▶ [Directions] Exact copies of all the lines below are wanted, without a single picture.

Dataset entries:
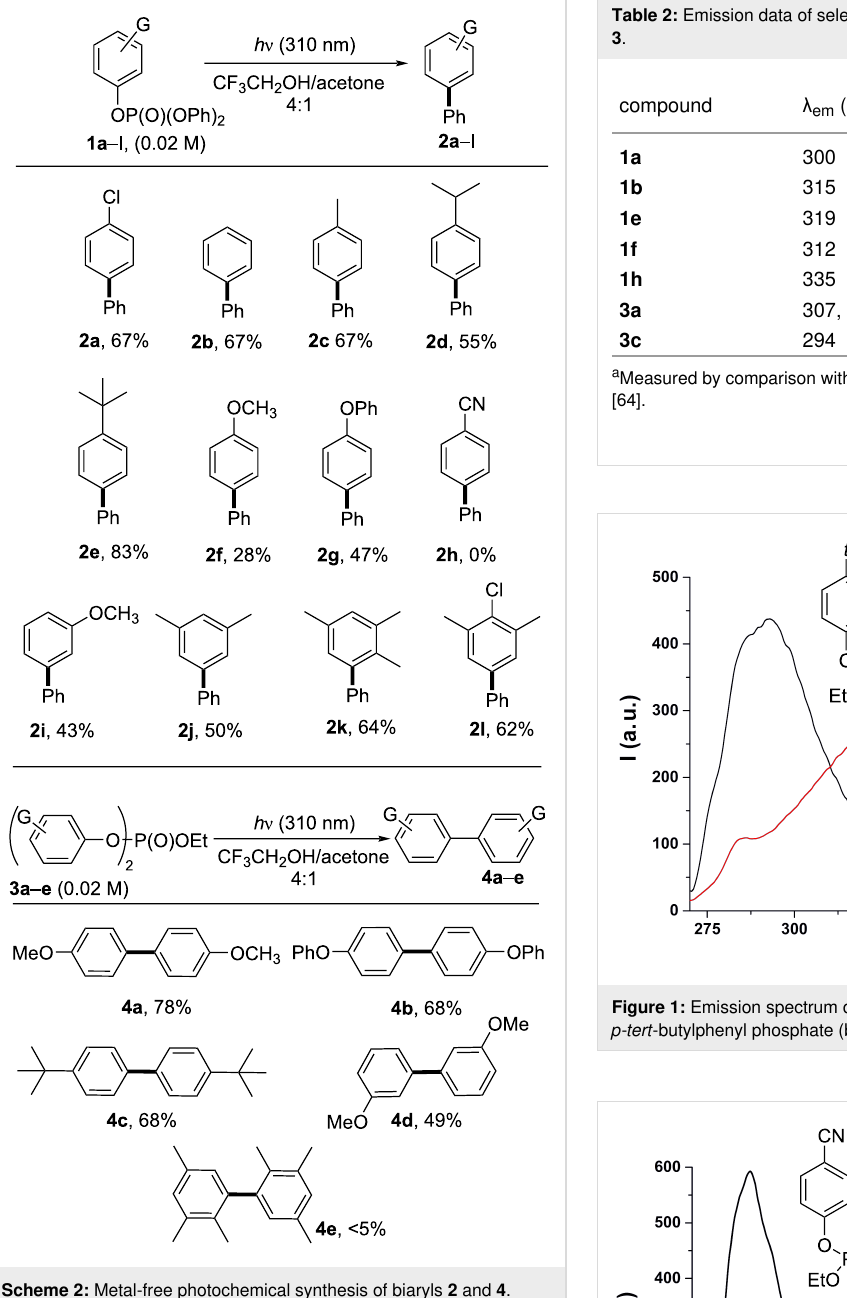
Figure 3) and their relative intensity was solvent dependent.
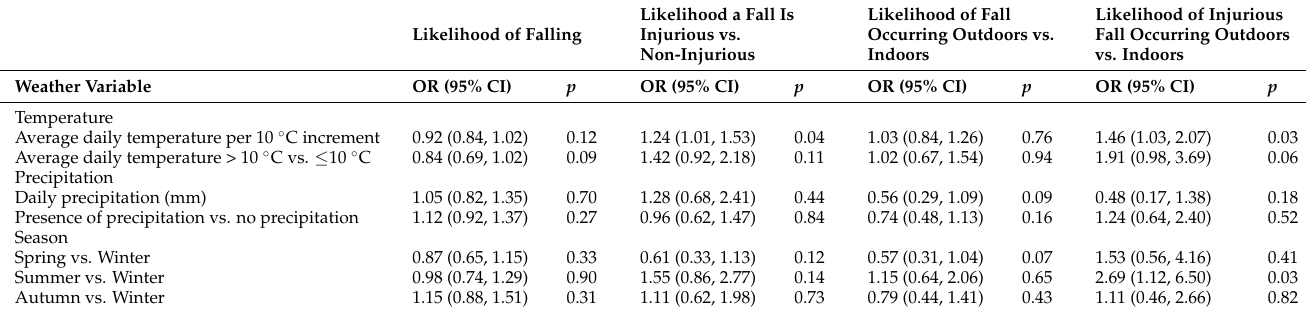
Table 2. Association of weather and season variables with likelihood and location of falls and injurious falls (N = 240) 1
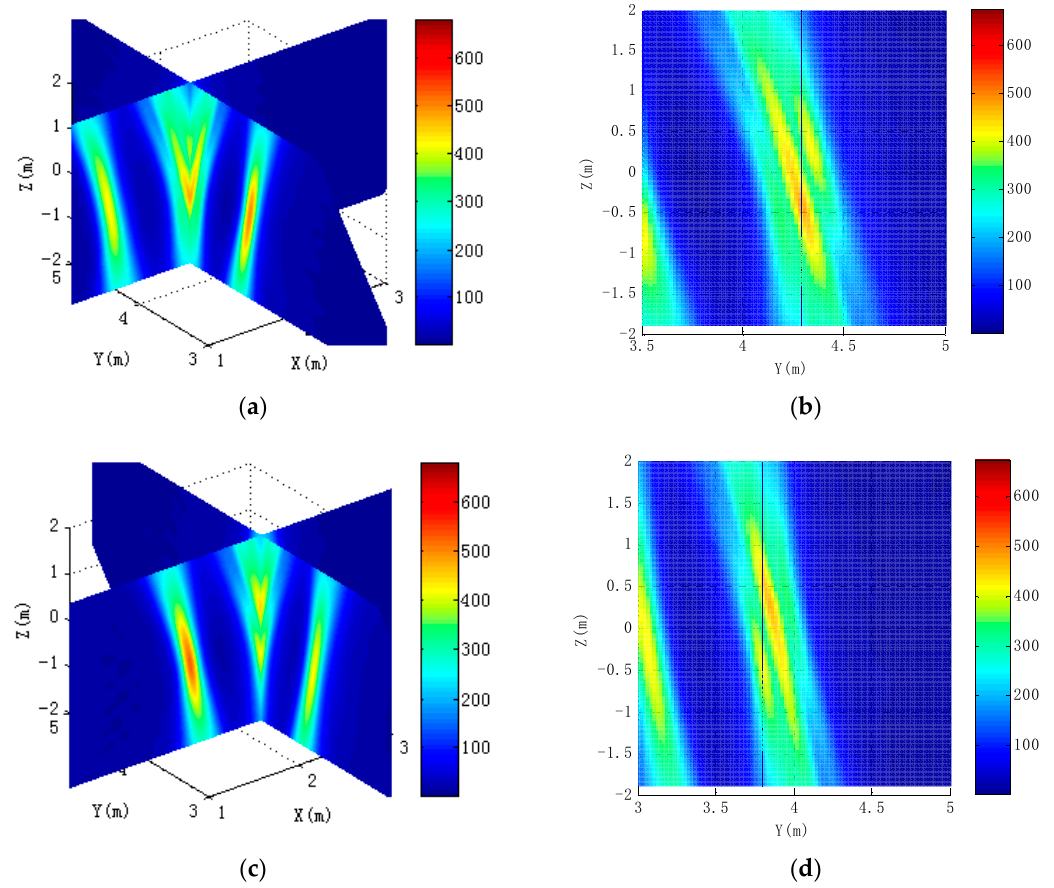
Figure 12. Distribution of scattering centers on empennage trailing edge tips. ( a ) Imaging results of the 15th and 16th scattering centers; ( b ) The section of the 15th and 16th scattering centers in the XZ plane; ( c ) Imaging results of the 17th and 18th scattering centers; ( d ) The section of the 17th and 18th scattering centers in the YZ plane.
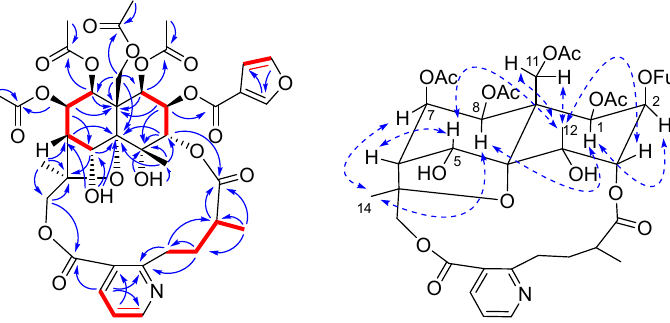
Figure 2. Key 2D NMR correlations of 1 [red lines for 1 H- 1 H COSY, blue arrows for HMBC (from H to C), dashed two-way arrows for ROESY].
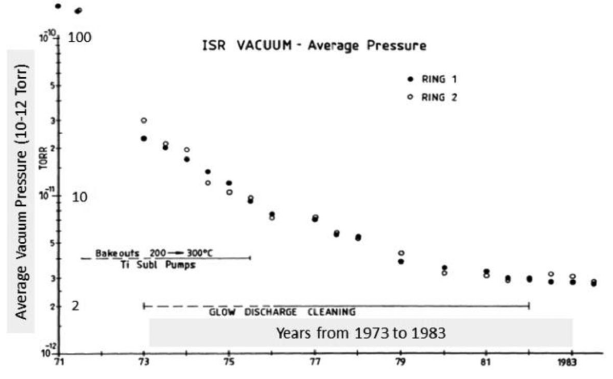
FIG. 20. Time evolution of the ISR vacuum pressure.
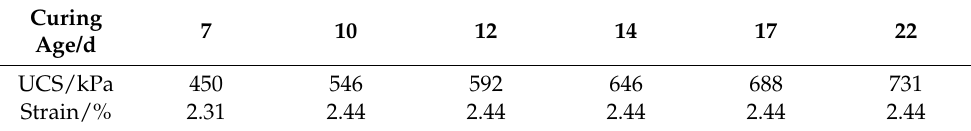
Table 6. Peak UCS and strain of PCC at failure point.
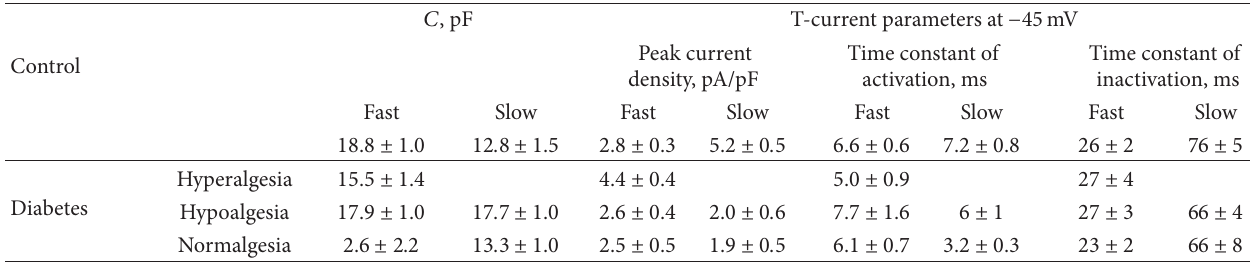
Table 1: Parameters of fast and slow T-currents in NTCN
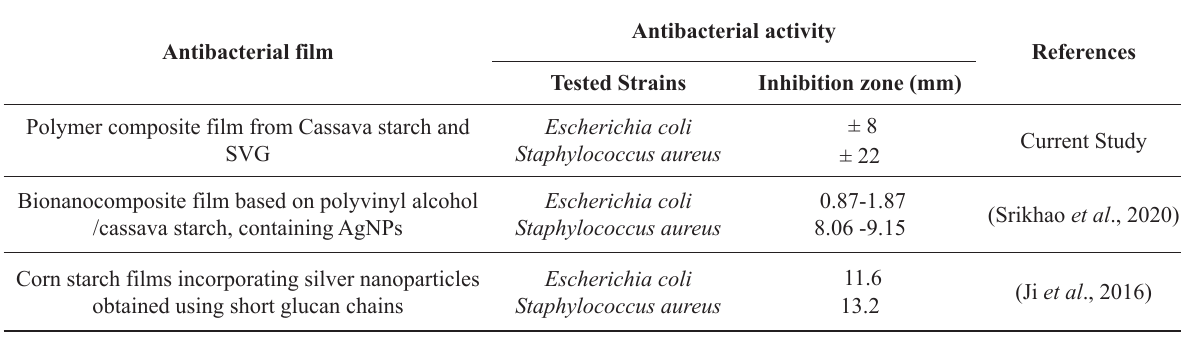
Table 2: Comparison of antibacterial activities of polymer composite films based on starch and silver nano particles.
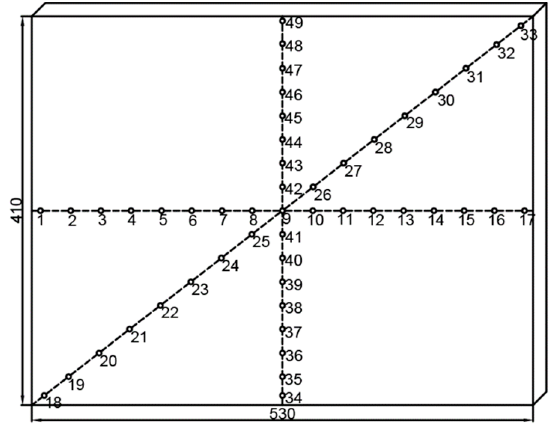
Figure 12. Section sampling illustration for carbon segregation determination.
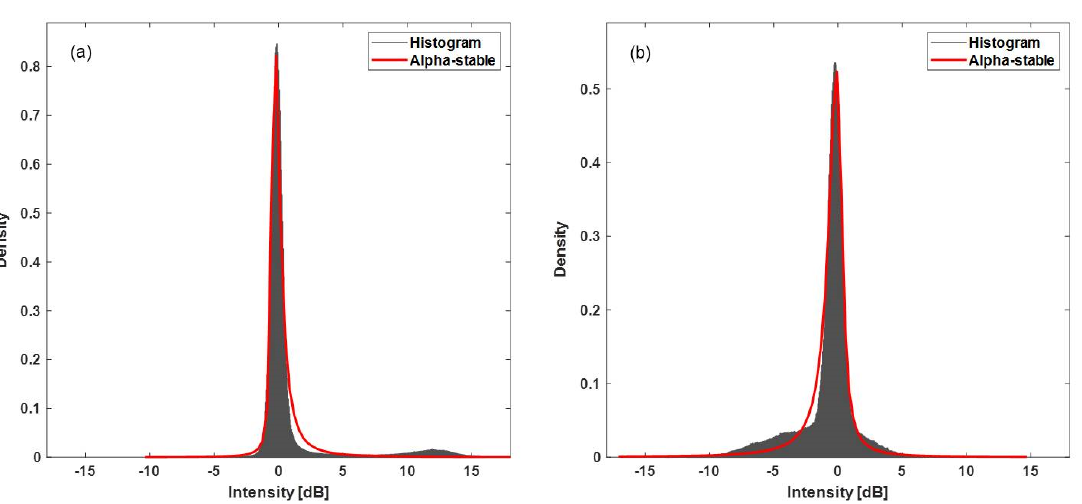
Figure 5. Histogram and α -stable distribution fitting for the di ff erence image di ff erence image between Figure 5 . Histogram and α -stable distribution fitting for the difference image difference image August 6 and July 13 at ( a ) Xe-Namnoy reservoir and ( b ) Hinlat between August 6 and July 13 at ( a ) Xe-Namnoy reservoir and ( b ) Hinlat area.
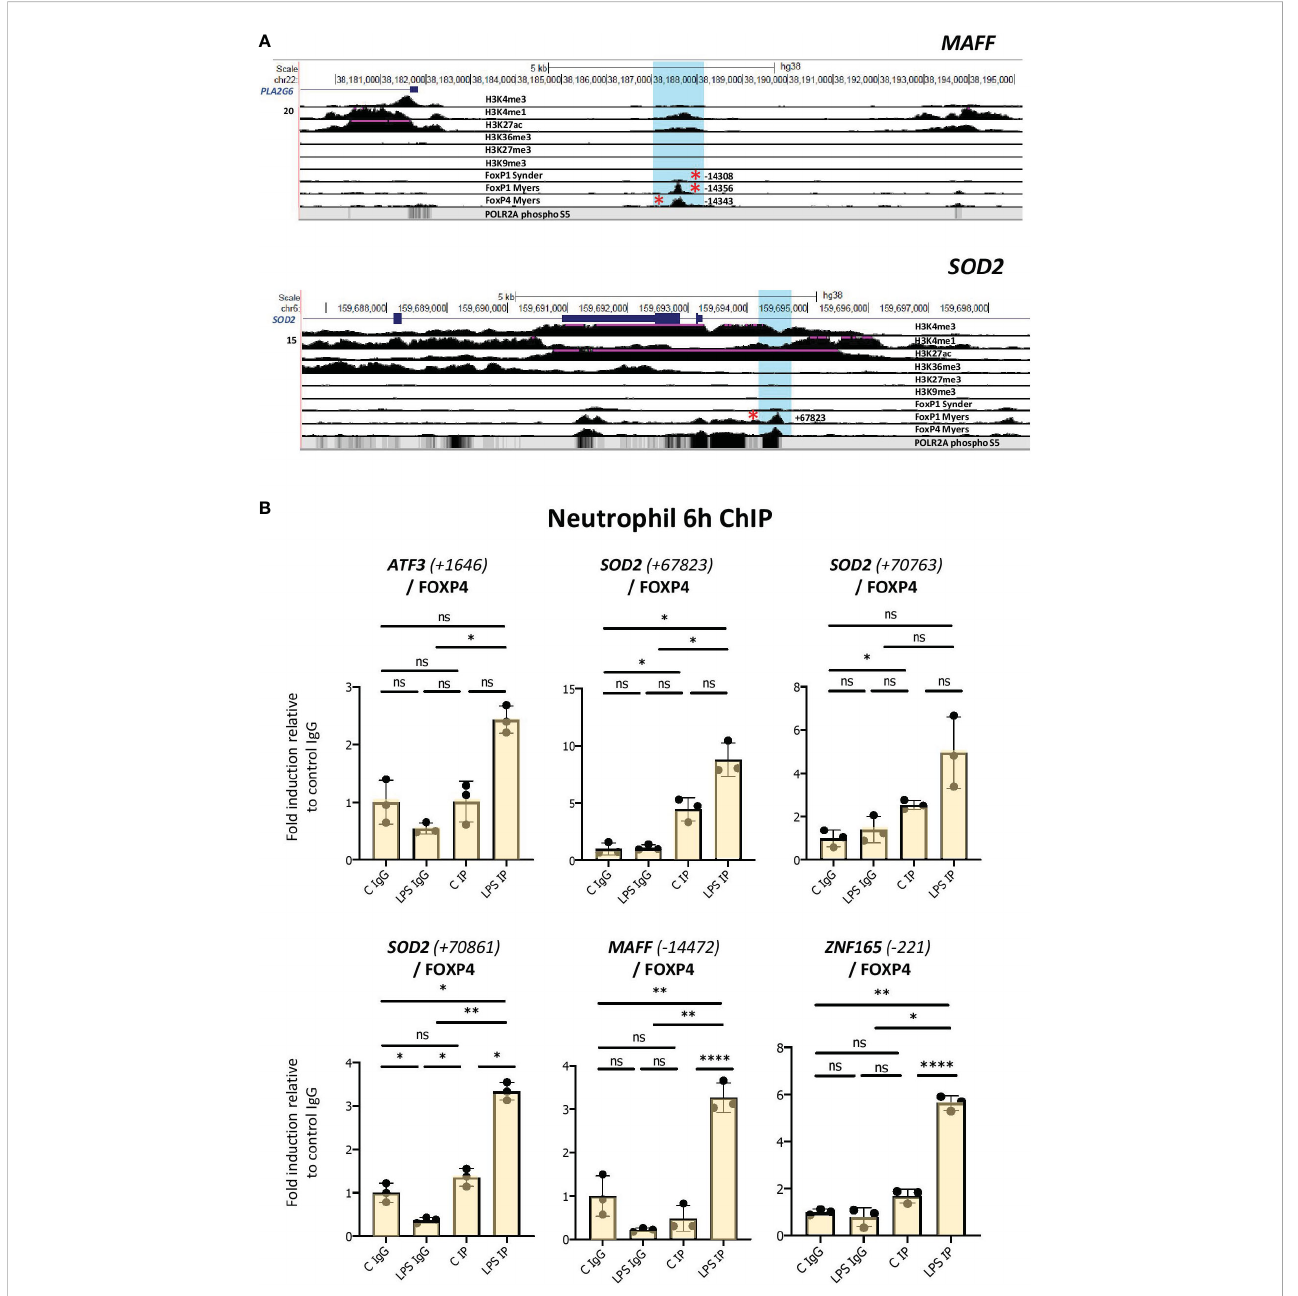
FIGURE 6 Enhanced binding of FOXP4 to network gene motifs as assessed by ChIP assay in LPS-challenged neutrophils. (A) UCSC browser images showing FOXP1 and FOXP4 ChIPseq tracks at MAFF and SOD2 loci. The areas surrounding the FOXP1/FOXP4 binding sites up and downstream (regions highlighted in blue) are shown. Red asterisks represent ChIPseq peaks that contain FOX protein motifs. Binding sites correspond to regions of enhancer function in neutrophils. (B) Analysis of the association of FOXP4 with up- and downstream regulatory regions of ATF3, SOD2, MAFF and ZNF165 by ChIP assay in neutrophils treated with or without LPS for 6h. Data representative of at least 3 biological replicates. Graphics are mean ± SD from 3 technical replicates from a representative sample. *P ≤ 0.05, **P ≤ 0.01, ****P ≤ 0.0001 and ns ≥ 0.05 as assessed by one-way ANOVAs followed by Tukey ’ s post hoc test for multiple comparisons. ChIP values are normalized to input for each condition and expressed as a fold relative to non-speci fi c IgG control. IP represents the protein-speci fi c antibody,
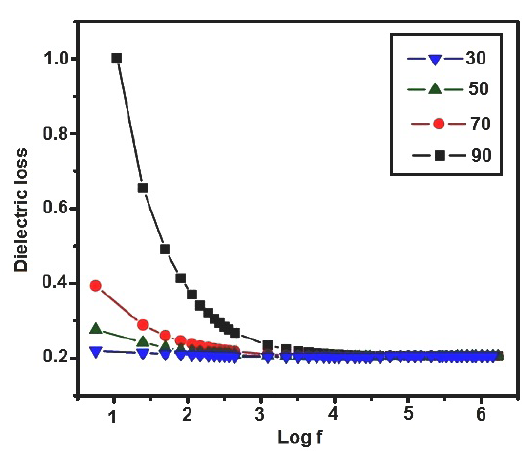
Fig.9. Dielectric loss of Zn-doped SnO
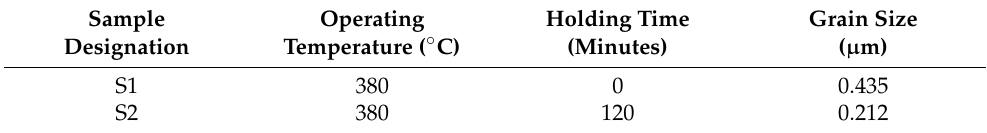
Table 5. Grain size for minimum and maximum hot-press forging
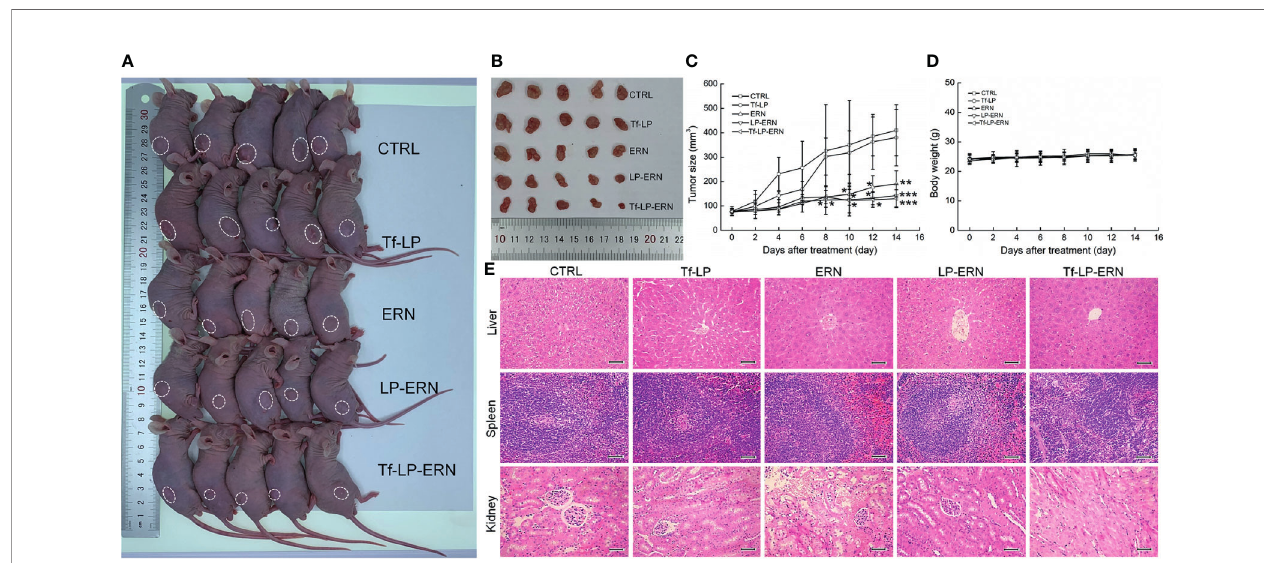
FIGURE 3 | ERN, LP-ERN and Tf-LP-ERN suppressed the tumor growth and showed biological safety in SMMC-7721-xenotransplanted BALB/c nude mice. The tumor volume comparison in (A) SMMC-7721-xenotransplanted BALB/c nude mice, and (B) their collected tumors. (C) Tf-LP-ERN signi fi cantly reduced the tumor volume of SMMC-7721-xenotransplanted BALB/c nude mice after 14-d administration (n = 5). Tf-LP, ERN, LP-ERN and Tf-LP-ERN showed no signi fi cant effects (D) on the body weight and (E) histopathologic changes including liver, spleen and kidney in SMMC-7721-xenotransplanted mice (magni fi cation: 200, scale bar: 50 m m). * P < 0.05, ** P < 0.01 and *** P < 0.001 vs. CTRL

▶ [Solution]
Figure 3) and their relative intensity was solvent dependent.
Table 2. Association of weather and season variables with likelihood and location of falls and injurious falls (N = 240) 1
Figure 12. Distribution of scattering centers on empennage trailing edge tips. ( a ) Imaging results of the 15th and 16th scattering centers; ( b ) The section of the 15th and 16th scattering centers in the XZ plane; ( c ) Imaging results of the 17th and 18th scattering centers; ( d ) The section of the 17th and 18th scattering centers in the YZ plane.
Figure 2. Key 2D NMR correlations of 1 [red lines for 1 H- 1 H COSY, blue arrows for HMBC (from H to C), dashed two-way arrows for ROESY].
FIG. 20. Time evolution of the ISR vacuum pressure.
Table 6. Peak UCS and strain of PCC at failure point.
Table 1: Parameters of fast and slow T-currents in NTCN
Table 2: Comparison of antibacterial activities of polymer composite films based on starch and silver nano particles.
Figure 12. Section sampling illustration for carbon segregation determination.
Figure 5. Histogram and α -stable distribution fitting for the di ff erence image di ff erence image between Figure 5 . Histogram and α -stable distribution fitting for the difference image difference image August 6 and July 13 at ( a ) Xe-Namnoy reservoir and ( b ) Hinlat between August 6 and July 13 at ( a ) Xe-Namnoy reservoir and ( b ) Hinlat area.
FIGURE 6 Enhanced binding of FOXP4 to network gene motifs as assessed by ChIP assay in LPS-challenged neutrophils. (A) UCSC browser images showing FOXP1 and FOXP4 ChIPseq tracks at MAFF and SOD2 loci. The areas surrounding the FOXP1/FOXP4 binding sites up and downstream (regions highlighted in blue) are shown. Red asterisks represent ChIPseq peaks that contain FOX protein motifs. Binding sites correspond to regions of enhancer function in neutrophils. (B) Analysis of the association of FOXP4 with up- and downstream regulatory regions of ATF3, SOD2, MAFF and ZNF165 by ChIP assay in neutrophils treated with or without LPS for 6h. Data representative of at least 3 biological replicates. Graphics are mean ± SD from 3 technical replicates from a representative sample. *P ≤ 0.05, **P ≤ 0.01, ****P ≤ 0.0001 and ns ≥ 0.05 as assessed by one-way ANOVAs followed by Tukey ’ s post hoc test for multiple comparisons. ChIP values are normalized to input for each condition and expressed as a fold relative to non-speci fi c IgG control. IP represents the protein-speci fi c antibody,
Fig.9. Dielectric loss of Zn-doped SnO
Table 5. Grain size for minimum and maximum hot-press forging
FIGURE 3 | ERN, LP-ERN and Tf-LP-ERN suppressed the tumor growth and showed biological safety in SMMC-7721-xenotransplanted BALB/c nude mice. The tumor volume comparison in (A) SMMC-7721-xenotransplanted BALB/c nude mice, and (B) their collected tumors. (C) Tf-LP-ERN signi fi cantly reduced the tumor volume of SMMC-7721-xenotransplanted BALB/c nude mice after 14-d administration (n = 5). Tf-LP, ERN, LP-ERN and Tf-LP-ERN showed no signi fi cant effects (D) on the body weight and (E) histopathologic changes including liver, spleen and kidney in SMMC-7721-xenotransplanted mice (magni fi cation: 200, scale bar: 50 m m). * P < 0.05, ** P < 0.01 and *** P < 0.001 vs. CTRL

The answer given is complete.